▶ _WHAT TO WORK ON_:
In the entries below, find each line bearing the string "highway" and copy it.

▶ _MATERIAL SHOWN_:
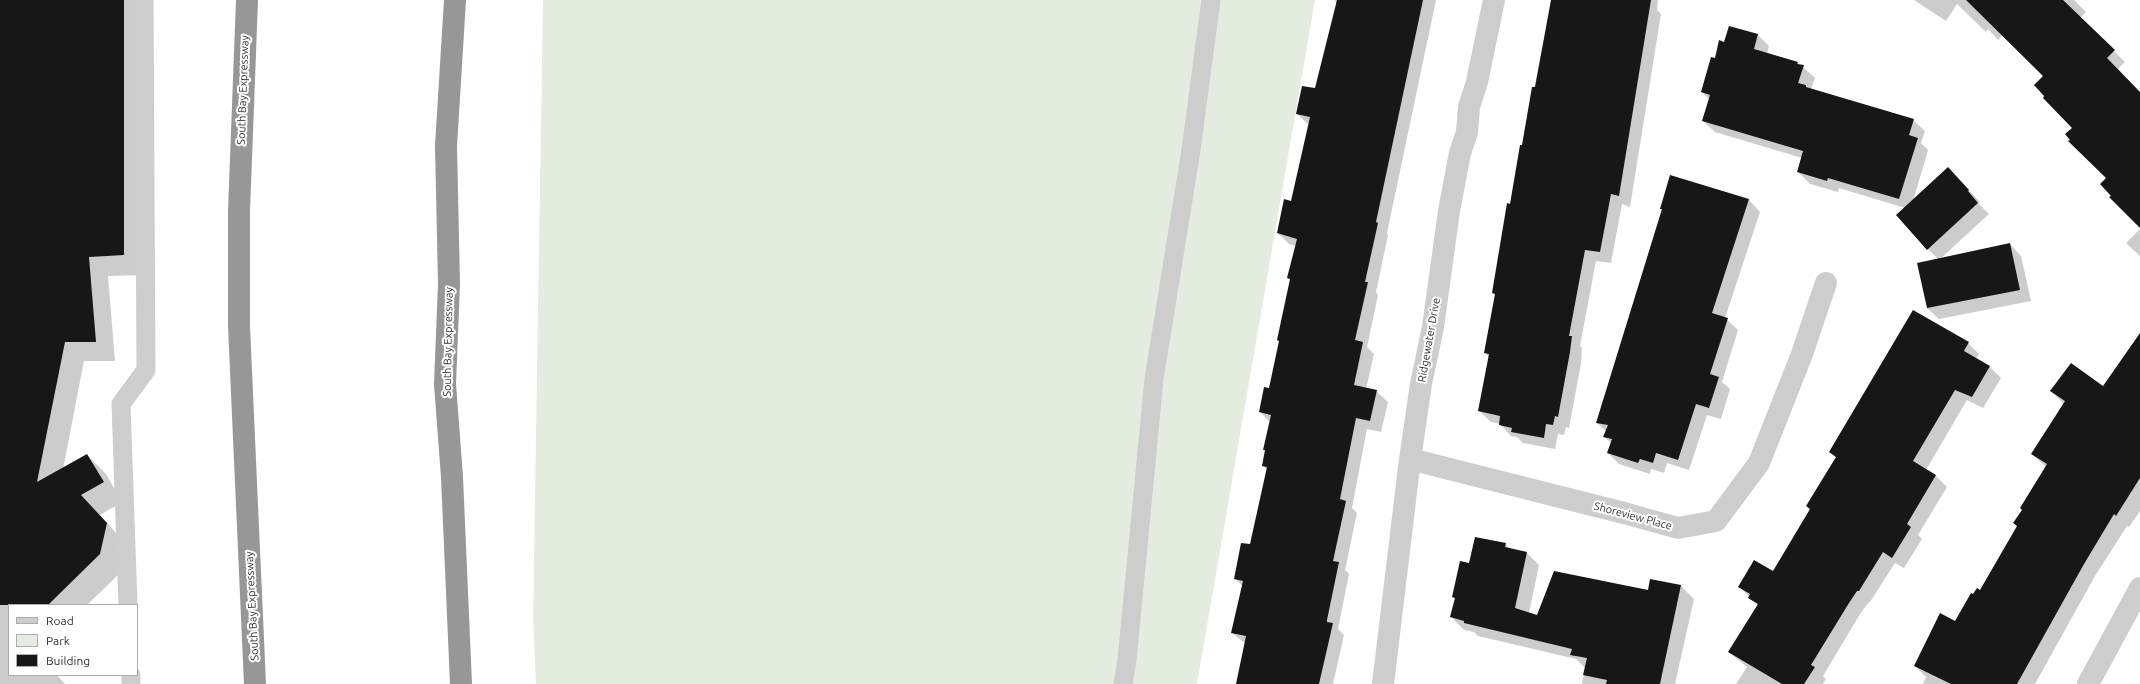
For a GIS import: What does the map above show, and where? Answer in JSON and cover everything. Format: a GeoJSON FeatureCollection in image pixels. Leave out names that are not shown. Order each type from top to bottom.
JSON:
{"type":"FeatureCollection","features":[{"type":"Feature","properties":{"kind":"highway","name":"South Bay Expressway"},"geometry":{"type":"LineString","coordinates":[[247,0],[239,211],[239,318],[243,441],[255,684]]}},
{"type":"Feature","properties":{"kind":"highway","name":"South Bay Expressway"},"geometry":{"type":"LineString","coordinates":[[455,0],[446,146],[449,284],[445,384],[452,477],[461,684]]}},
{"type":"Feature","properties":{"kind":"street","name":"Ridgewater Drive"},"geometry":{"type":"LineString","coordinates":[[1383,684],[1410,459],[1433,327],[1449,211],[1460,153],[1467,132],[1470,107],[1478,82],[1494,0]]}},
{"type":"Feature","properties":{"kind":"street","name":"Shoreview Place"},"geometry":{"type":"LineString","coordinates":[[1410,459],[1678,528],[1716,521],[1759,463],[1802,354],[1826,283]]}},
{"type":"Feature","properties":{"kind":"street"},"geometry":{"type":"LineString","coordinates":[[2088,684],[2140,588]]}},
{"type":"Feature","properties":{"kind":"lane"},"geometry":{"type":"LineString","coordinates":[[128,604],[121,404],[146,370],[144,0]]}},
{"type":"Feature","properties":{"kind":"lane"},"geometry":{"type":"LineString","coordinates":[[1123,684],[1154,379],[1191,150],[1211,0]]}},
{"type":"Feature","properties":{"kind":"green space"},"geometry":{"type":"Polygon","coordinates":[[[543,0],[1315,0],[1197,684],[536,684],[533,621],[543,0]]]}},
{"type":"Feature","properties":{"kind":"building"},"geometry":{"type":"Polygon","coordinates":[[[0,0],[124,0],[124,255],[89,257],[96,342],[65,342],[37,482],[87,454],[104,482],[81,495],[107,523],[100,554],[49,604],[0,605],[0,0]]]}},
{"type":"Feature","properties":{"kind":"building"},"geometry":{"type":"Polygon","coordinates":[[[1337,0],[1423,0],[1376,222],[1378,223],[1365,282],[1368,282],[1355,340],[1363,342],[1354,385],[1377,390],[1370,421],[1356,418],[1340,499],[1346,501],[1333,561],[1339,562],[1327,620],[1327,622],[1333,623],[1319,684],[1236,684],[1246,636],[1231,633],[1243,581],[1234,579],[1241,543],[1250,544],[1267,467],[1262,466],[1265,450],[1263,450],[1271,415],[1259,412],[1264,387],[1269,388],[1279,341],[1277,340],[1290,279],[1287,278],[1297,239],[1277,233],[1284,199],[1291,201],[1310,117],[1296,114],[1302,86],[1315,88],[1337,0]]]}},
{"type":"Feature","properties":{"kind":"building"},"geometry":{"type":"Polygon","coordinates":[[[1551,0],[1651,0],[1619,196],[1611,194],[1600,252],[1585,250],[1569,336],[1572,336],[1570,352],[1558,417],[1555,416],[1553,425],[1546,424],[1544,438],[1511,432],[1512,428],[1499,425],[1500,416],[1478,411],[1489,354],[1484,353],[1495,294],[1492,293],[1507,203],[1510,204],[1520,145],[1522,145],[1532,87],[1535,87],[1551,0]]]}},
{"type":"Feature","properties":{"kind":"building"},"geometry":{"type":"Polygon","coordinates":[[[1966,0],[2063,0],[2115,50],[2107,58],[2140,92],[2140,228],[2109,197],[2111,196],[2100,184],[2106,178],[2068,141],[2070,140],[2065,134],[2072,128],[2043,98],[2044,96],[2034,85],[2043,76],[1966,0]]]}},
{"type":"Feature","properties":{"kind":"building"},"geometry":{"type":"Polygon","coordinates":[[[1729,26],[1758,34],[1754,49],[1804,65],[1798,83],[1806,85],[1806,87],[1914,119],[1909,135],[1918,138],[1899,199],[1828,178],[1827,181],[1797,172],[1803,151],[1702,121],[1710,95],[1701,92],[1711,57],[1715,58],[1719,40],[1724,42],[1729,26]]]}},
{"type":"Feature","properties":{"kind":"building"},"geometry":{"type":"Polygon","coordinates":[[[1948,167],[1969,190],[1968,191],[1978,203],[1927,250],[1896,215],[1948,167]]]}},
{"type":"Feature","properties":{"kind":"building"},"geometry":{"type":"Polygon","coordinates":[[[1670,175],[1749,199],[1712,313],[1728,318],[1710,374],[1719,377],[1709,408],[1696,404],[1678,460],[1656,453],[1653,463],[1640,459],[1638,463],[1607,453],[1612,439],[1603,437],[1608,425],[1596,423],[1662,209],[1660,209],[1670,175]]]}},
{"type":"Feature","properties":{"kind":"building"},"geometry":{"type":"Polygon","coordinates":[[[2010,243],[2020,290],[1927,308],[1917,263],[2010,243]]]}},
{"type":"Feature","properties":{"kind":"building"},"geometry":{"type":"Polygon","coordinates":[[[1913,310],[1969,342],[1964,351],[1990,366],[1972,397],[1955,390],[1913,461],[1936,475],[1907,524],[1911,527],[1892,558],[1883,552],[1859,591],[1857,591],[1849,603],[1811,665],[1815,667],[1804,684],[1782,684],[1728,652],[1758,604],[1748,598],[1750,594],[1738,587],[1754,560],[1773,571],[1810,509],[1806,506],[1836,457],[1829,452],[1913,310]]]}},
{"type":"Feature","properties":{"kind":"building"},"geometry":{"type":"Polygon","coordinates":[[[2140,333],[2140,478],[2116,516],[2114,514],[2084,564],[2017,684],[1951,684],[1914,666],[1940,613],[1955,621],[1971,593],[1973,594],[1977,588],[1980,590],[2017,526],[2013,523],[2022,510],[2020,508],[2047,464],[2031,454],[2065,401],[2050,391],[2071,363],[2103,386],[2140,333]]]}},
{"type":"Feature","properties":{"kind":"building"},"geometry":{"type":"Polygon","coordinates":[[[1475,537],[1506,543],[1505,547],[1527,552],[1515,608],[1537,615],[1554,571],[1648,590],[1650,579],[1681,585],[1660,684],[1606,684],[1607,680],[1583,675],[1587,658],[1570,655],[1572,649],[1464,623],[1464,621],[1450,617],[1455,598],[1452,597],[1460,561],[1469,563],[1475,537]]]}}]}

▶ _RESULT OF THE EXERCISE_:
{"type":"FeatureCollection","features":[{"type":"Feature","properties":{"kind":"highway","name":"South Bay Expressway"},"geometry":{"type":"LineString","coordinates":[[247,0],[239,211],[239,318],[243,441],[255,684]]}},
{"type":"Feature","properties":{"kind":"highway","name":"South Bay Expressway"},"geometry":{"type":"LineString","coordinates":[[455,0],[446,146],[449,284],[445,384],[452,477],[461,684]]}},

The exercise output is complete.